On Tuesday, February 6, 2018, science and technology,
took a huge step forward.
Do you remember what happened that day…it was only 19 days ago?
….The Falcon Heavy was successfully launched
from the Kennedy Space Center in Florida.
The largest rocket ever made,
capable of carrying an enormous amount of weight into outer space,
set the stage for a possible mission to put human beings on Mars.
Even though this is a monumental achievement in space exploration,
it also involved some human playfulness.
The payload for the Falcon Heavy’s maiden voyage included a red roadster,
a Telsa electric car with a mannequin dressed in a SpaceX spacesuit
sitting at the steering wheel.
And it’s not coming back to Earth.
They say it will orbit the sun for millions of years.
It’s another great accomplishment within the realm of human ingenuity:
pushing the envelope,
extending the reach of the human race
into the unknown stretches of space.
As Christians, followers of Jesus,
we need to be careful of using such success
as the measure of human progress.
Scientific achievements for the most part are good,
they are beneficial to society in many ways.

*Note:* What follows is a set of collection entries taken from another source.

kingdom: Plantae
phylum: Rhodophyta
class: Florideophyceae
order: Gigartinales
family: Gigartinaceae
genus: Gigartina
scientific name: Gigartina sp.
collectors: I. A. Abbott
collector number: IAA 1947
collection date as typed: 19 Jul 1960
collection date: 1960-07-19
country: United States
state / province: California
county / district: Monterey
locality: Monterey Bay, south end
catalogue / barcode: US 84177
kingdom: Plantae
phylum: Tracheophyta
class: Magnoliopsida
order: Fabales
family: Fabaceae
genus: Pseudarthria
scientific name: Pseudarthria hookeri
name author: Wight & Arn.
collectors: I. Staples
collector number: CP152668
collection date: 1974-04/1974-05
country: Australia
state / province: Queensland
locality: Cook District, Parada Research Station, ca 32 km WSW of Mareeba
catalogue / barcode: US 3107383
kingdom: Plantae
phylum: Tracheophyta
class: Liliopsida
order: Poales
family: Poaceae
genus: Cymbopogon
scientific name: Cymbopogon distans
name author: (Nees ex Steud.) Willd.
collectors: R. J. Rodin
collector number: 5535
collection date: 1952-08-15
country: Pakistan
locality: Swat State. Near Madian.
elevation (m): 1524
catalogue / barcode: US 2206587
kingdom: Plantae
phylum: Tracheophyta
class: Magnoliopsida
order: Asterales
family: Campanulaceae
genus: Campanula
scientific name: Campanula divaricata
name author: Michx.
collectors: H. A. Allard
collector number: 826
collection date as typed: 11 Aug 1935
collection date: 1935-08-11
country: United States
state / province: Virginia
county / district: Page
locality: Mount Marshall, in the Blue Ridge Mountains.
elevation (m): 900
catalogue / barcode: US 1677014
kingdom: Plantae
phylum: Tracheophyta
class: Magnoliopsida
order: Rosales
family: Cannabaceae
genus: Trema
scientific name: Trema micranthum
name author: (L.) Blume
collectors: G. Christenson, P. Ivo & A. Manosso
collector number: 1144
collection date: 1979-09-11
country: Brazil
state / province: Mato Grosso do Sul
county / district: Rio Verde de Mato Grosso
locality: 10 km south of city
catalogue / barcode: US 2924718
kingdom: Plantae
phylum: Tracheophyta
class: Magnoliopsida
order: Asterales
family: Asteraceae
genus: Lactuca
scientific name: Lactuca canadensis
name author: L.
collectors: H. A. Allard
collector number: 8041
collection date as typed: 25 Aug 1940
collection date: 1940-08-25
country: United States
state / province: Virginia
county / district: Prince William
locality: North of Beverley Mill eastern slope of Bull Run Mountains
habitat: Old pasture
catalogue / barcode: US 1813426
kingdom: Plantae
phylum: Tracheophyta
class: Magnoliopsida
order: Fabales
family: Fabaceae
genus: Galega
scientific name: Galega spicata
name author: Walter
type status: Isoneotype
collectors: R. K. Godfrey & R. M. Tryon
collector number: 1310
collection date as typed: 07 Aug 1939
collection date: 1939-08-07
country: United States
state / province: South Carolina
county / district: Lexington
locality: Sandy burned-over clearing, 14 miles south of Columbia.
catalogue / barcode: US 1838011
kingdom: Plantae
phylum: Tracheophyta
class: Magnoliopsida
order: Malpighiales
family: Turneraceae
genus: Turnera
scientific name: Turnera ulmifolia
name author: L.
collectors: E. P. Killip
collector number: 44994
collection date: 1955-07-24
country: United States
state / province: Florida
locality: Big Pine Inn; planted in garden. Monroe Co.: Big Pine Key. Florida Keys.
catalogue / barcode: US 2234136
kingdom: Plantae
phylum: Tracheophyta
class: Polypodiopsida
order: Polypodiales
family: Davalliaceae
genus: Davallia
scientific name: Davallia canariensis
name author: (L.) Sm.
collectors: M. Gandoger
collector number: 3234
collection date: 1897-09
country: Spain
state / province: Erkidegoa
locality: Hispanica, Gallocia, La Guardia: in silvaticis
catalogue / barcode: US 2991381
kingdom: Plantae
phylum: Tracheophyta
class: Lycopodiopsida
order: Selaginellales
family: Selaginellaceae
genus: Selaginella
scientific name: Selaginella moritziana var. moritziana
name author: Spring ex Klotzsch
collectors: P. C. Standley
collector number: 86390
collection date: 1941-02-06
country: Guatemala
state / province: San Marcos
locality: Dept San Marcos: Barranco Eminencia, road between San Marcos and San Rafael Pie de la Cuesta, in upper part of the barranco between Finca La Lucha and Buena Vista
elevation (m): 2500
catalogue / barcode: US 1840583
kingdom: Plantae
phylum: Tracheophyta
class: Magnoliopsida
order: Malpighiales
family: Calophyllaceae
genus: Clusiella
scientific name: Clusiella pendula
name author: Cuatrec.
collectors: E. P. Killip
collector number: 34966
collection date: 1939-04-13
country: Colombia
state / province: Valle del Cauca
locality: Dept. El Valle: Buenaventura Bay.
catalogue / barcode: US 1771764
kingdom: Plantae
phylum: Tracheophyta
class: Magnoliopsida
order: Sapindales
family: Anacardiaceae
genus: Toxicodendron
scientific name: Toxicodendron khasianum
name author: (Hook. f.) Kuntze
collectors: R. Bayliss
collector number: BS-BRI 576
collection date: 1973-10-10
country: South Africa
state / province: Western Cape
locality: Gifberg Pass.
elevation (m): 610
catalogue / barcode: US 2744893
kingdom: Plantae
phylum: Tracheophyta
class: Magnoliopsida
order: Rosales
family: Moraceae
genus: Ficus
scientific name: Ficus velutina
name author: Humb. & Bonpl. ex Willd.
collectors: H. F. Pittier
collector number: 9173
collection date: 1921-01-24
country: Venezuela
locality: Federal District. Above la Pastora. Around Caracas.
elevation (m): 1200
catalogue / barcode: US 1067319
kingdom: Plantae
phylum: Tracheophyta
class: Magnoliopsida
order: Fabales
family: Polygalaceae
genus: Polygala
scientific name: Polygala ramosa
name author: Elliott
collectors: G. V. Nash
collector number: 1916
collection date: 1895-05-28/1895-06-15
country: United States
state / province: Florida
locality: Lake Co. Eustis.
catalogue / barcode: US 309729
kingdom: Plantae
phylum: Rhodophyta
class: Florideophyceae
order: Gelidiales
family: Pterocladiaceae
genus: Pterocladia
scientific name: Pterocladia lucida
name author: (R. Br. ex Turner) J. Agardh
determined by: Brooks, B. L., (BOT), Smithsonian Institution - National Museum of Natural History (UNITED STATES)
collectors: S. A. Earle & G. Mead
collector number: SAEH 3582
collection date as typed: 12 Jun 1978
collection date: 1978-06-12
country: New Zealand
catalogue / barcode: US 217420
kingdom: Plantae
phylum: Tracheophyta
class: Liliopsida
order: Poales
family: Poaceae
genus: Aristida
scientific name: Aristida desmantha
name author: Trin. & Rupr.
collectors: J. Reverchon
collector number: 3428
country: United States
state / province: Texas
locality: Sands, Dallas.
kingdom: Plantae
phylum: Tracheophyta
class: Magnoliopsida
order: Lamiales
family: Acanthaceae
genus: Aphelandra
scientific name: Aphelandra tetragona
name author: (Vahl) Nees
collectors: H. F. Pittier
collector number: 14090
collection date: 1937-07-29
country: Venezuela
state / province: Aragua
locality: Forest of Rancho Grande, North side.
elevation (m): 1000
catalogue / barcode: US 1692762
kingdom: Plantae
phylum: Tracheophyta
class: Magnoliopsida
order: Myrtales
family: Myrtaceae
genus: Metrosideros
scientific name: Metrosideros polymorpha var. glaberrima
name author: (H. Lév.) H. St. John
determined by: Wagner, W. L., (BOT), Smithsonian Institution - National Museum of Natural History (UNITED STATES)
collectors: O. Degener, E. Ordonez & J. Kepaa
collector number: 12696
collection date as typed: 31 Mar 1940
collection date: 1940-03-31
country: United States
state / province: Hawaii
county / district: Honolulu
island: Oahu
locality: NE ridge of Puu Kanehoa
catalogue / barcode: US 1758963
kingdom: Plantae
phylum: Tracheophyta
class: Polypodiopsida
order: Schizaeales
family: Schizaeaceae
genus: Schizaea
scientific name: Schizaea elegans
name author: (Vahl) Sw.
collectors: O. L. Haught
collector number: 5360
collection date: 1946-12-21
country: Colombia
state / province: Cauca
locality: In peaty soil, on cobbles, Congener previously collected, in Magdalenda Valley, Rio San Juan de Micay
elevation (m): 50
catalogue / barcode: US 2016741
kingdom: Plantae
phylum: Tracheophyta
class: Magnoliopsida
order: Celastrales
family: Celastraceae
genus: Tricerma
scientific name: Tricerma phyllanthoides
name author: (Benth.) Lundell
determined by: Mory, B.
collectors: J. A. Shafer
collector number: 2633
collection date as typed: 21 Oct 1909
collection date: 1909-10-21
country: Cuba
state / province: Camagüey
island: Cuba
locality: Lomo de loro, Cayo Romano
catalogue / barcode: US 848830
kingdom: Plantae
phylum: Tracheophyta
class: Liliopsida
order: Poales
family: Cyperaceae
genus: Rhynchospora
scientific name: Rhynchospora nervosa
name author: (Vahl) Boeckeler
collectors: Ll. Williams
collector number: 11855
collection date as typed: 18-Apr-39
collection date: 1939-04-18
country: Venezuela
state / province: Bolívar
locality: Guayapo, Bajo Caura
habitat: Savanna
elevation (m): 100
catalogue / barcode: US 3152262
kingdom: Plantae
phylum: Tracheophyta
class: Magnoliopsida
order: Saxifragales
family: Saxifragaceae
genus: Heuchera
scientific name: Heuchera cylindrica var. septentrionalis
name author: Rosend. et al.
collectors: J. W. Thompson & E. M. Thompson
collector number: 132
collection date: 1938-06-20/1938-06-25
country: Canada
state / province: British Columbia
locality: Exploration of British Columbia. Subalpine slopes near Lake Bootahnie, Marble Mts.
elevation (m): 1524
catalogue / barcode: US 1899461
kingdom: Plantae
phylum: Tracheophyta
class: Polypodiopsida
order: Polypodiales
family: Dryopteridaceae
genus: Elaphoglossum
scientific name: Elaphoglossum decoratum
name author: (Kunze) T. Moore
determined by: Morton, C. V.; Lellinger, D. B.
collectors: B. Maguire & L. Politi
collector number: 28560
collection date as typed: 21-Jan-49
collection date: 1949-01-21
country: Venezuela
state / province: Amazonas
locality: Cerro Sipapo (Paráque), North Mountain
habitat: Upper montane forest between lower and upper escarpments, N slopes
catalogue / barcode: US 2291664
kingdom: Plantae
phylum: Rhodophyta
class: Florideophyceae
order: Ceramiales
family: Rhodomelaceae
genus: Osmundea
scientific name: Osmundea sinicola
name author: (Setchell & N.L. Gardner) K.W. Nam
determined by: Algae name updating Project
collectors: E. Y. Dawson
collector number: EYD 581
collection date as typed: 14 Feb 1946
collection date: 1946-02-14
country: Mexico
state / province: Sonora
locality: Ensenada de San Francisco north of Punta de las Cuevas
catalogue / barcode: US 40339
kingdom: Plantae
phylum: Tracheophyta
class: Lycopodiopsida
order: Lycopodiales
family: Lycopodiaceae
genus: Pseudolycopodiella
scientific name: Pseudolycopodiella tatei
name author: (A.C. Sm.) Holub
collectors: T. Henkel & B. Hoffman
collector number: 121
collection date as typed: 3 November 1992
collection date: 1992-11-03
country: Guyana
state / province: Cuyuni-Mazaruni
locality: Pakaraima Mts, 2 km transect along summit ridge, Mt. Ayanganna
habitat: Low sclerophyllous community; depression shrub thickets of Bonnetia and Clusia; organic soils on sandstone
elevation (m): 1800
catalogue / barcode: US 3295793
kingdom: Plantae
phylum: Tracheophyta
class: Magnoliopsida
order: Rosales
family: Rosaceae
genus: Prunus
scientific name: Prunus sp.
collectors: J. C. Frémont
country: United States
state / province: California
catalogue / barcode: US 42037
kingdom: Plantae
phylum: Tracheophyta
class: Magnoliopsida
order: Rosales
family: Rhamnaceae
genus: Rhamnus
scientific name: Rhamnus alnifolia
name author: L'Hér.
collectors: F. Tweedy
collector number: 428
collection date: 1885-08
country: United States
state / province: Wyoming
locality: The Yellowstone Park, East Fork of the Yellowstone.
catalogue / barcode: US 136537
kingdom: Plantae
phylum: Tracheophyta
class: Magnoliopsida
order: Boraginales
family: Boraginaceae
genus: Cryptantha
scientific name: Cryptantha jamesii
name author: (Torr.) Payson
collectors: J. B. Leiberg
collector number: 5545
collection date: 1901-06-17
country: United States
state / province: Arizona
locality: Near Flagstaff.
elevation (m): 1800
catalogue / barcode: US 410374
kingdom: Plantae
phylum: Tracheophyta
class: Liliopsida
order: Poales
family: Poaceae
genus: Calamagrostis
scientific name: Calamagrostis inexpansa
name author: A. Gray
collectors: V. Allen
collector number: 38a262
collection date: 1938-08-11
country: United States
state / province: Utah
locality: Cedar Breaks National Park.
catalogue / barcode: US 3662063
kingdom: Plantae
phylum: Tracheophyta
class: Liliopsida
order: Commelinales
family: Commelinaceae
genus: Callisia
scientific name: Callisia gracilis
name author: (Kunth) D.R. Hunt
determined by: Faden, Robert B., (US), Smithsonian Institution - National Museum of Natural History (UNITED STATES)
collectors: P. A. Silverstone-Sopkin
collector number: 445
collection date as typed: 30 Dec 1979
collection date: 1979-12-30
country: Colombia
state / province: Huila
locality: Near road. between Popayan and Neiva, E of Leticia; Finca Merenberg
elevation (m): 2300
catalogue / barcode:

For the Christian, however,
human progress, our personal progress,
is not measured scientifically.
It is measured spiritually.
From the Christian perspective,
the greatest human achievements are spiritual ones.
Human progress is measured by love, and knowledge and wisdom and virtue.
It is measured by self-discipline,
sacrifice, respect and compassion.
As human beings
we rise to a higher level of existing,
we achieve a better life
when people learn to live together in peace;
when the poor receive the care that they need;
when the hungry are fed;
when the lonely find comfort;
when de-humanizing realities like slavery and sexual exploitation
are confronted and overcome.
the quality of human life is measured by freedom and justice, by integrity.
The greatest obstacles human beings have to face,
that need to be overcome,
are spiritual obstacles:
sin, ignorance, error, misunderstanding, selfishness, cruelty.
The greatest human achievements
occur in our “inner” space not in “outer” space.
They occur in our hearts, our minds, our souls.
The realm of important discovery
isn’t the far reaches of space
or the depths of the oceans:
it’s plummeting the depths of the human heart,
the depths of the human spirit.
To be able to forgive the unforgivable;
to be able to love the unlovable;
to be willing and able to touch the untouchable;
to be willing to accept the rejected and those deemed worthless;
to have the courage to die for love and goodness and truth….
these are great human achievements
and they set the stage for a better future, a more stable society.
We are making great strides in human progress
when we are willing and able to die to ourselves:
to our wants,
for the sake of unity and peace,
for the sake of building up trust,
for the sake of the common good.
On a day about 2000 years ago,
a day whose exact date has been forgotten,
human salvation took a huge step forward.
Jesus Christ was transfigured in the sight of some of his disciples.
His heavenly glory was revealed.
His identity as the Son of God was verified and affirmed.
It was God who was footing the bill for this unbelievable advancement.
The stage was now set for the plan of God to come to its fulfillment.
The disciples were given a glimpse of the future that awaited not only Jesus
but also awaited those who put their faith in him, commit their lives to him.
There was, however, work to be done, progress to be made,
before such glory was possible….
difficult, challenging, sacrificial work.
Jesus had to complete his journey to Jerusalem, undergo his passion,
die on the cross and be raised from the dead.
During the Season of Lent, as the Lord pleads with us and says “Return to me”
he is saying “Return to the vision. Return to the dream.
Return to the memory of the Transfiguration. Return to the mountain.
Return to the promise of sharing in the glory of Jesus Christ….
It is hard to keep our eyes focused on the goal, on the final destination.
And we wonder if our Lenten discipline.
makes a difference regarding anything.
What purpose does it serve?
For many of us heaven seems so far away….
just as to the scientific world and the space program,
putting a human being on the planet mars seems so far away.
Our hope lies in what is eternal,
not what is material and temporary.
Lent is about the work that needs to get done
in order to further the “inner” space achievements
that will make for a better future,
make for a more stable society,
make for a more peaceful heart,
so as to contribute to a most glorious ending.
We are reminded today: our Lenten sacrifice will lead us to true happiness in God.
Our world is only going to change when human hearts change,
when our hearts change…
from less loving to more loving,
from less forgiving to more forgiving,
from stingy to generous,
from indifferent to concerned,
from greedy to charitable,
from getting what we want to wanting what we already have.
God has done the work to make such change possible.
We need only listen to Jesus Christ….
and keep our eyes on the glory that awaits us.
Our prayer today: “O Lord, may Your Son Jesus Christ become and remain the center of our lives. Help us to listen to his voice. Awaken us to the blessing of the eternal happiness he promises. Amen!”